Is there any specific showstoppers in using ansible-core 2.16.7?

I could reinstall everything using Ubuntu 20.04 but it would be great to be able to use 22.04 as it’s the latest version supported by the front-end and I’d be happy to use my cluster as a testbed for a new version of the HCI install process.

Thanks

Paolo

Internally we use ceph-ansible project, which is quite strict in terms of supported ansible verison. That’s the reason we require that specfic version.

I suggest you to install required version, such as

pip3 install ansible==5.10

Then it’s recomended to remove the prviously failed provision and try to create it again.

Also, let me remark, that at the moment oneprovision compomenent is not receiving much updates as we are preparing to refactor it in future OpenNebula release.

Lastly, Ubuntu 22.04 should work as well.

Thanks @jorel,

that sorted the issue, the script runs but another problem cropped up.

While I can successfully ssh as root on the hosts without password the script isn’t apparently capable of doing the same:

“Failed to connect to the host via ssh: Warning: Permanently added ‘onhost1’ (ED25519) to the list of known hosts.\r\nroot@onhost1: Permission denied (publickey,password).”

Is there a missing step that I should perform before running it?

Thanks

Paolo

oneadmin uses this ssh key /var/lib/one/.ssh-oneprovision/id_rsa to reach the provisioning host. Can you check if password-less ssh is working with this key?

Apologies for the delay in checking back.
Adding that key to the hosts allowed me to continue the testing.
It might be good to add that to the Ceph HCI documentation.

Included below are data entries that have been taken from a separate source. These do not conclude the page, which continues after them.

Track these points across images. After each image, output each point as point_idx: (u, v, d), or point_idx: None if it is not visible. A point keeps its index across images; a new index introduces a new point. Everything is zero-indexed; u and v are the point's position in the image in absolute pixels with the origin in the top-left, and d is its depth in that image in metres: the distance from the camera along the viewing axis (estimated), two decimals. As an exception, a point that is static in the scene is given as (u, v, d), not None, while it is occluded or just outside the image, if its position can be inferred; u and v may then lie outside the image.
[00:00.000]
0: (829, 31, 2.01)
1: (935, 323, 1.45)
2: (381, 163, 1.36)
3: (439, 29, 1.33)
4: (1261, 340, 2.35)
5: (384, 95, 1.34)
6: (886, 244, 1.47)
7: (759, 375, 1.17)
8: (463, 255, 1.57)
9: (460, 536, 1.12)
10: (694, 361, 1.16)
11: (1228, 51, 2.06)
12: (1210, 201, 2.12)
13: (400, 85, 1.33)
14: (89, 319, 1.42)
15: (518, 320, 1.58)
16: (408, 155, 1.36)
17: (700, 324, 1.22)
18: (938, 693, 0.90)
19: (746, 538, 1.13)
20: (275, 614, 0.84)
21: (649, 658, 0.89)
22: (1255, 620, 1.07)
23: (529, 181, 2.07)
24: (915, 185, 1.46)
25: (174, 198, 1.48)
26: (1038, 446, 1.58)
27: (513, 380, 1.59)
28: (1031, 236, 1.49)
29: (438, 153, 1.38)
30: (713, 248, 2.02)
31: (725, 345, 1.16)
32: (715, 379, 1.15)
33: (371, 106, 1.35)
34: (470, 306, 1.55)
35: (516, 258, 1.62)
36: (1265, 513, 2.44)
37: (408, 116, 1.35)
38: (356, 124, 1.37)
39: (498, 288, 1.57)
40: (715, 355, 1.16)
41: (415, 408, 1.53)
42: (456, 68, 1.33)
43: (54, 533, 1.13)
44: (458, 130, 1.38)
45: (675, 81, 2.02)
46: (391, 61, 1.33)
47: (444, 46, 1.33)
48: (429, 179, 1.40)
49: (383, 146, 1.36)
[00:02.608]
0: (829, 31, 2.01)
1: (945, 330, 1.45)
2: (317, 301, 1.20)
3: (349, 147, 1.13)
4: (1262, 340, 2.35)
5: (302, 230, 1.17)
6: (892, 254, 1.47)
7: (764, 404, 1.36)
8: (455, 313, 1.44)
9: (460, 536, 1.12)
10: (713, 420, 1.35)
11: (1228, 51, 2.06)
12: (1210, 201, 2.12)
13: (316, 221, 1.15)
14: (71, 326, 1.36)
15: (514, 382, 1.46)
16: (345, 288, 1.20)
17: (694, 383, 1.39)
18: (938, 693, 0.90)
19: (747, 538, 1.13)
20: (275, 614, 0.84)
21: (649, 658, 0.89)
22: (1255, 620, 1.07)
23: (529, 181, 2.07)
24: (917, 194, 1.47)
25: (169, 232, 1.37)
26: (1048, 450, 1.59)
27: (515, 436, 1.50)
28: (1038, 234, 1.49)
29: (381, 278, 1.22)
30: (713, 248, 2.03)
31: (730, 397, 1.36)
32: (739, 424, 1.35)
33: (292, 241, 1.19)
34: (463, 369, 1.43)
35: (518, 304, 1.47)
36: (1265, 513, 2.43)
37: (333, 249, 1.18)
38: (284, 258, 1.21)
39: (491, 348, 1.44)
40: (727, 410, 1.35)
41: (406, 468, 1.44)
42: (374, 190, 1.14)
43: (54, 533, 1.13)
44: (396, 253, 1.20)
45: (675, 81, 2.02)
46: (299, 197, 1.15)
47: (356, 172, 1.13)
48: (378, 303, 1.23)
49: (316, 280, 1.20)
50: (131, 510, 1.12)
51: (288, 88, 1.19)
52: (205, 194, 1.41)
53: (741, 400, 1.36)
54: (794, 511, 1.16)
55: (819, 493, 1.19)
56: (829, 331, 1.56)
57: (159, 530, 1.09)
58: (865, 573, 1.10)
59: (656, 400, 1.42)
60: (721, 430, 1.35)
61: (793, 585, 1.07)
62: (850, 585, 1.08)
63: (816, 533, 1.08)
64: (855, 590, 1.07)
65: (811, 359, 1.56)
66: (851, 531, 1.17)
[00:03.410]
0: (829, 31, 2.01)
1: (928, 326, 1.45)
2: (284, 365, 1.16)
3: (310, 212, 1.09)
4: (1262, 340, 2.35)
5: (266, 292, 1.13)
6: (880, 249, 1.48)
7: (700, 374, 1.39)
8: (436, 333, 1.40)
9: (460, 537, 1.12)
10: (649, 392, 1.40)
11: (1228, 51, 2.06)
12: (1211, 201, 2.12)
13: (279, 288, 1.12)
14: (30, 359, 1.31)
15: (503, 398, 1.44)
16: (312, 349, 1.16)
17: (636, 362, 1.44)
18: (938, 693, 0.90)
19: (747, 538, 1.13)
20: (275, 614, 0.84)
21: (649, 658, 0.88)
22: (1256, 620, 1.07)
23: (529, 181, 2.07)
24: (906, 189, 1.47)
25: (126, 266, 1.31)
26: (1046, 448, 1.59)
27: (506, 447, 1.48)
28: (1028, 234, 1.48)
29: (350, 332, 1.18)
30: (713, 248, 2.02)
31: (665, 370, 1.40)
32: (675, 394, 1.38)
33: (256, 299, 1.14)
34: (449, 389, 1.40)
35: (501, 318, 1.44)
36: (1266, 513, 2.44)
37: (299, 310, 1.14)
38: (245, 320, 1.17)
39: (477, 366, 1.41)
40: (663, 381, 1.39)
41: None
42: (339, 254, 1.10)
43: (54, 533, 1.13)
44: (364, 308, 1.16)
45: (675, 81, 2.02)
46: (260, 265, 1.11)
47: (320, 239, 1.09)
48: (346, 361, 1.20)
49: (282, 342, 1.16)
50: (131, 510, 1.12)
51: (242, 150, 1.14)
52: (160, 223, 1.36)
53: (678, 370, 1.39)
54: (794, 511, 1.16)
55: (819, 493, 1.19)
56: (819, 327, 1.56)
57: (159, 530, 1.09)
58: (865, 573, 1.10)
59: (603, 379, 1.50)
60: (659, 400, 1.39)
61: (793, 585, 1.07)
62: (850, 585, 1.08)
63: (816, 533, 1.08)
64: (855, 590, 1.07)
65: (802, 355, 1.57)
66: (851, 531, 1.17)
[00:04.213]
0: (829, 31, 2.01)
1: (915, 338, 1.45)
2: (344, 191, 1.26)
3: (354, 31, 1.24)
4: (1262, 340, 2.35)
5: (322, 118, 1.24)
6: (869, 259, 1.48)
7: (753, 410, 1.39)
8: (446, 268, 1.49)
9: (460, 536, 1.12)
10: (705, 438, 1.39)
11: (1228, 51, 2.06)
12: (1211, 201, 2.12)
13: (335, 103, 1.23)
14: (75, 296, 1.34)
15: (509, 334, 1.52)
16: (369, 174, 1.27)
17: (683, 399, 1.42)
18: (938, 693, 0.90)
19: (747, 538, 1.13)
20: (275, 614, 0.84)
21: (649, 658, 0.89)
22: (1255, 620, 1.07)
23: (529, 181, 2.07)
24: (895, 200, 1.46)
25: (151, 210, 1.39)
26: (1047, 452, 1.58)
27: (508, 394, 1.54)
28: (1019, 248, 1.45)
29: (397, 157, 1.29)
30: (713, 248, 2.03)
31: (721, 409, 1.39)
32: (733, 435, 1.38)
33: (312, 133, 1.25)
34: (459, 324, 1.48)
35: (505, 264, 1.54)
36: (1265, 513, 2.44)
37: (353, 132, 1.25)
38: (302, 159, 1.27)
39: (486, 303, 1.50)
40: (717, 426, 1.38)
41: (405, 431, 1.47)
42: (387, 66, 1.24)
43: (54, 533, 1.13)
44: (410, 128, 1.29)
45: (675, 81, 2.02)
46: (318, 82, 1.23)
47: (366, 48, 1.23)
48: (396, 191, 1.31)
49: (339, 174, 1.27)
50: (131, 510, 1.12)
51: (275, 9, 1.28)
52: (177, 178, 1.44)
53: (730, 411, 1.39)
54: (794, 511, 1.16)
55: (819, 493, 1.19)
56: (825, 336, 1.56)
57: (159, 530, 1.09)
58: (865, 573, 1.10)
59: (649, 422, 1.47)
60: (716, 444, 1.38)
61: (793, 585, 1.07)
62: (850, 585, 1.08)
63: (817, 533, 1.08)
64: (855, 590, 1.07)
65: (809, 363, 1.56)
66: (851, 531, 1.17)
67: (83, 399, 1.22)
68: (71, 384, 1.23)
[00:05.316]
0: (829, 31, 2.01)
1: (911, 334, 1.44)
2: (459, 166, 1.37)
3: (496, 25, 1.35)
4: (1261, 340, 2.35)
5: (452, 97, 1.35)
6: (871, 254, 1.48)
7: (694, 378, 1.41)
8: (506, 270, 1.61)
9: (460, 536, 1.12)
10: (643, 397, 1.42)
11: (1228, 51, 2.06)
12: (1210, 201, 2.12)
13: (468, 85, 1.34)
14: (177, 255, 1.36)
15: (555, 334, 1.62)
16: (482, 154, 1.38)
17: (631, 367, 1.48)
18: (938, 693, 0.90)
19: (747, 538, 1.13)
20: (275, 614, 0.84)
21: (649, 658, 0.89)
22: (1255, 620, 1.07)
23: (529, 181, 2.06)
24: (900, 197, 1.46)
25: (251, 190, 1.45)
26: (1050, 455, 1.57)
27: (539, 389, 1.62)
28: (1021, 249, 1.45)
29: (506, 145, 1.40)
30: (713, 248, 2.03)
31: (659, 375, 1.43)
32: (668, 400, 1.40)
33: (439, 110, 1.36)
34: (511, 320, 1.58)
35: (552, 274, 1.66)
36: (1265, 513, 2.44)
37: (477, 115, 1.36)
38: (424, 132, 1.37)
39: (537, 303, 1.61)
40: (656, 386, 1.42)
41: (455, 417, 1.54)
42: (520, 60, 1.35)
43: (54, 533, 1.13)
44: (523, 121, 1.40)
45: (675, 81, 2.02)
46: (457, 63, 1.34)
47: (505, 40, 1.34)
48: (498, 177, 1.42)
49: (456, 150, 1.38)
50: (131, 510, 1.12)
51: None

I made some progress but unfortunately when the script starts dealing with OSD configurations we are back to the issue with ansible versions.

At “TASK [ceph-facts : set default osd_pool_default_crush_rule fact]” the script starts complaining about “Collection ansible.utils does not support Ansible version 2.12.10” but it carries on.

Then it all grinds to a halt as it needs version 2.15:
TASK [ceph-validate : fail on unsupported ansible version] *********************
fatal: [onhost1]: FAILED! => changed=false
msg: Ansible version must be 2.15!
fatal: [onhost2]: FAILED! => changed=false
msg: Ansible version must be 2.15!
fatal: [onhost3]: FAILED! => changed=false
msg: Ansible version must be 2.15!

From the message it seems to indicate that it wants version 2.15 on the nodes so I’ve installed it on onhost1 to see if it would make a difference but it doesn’t.

Any suggestions?

Thanks

Paolo

As scripts and requirements have been updated I’ve done a clean install of OpenNebula 6.10.1.

With ansible-core 2.6.13 on OpenNebula 6.10.1 the ansible warnings and errors are gone.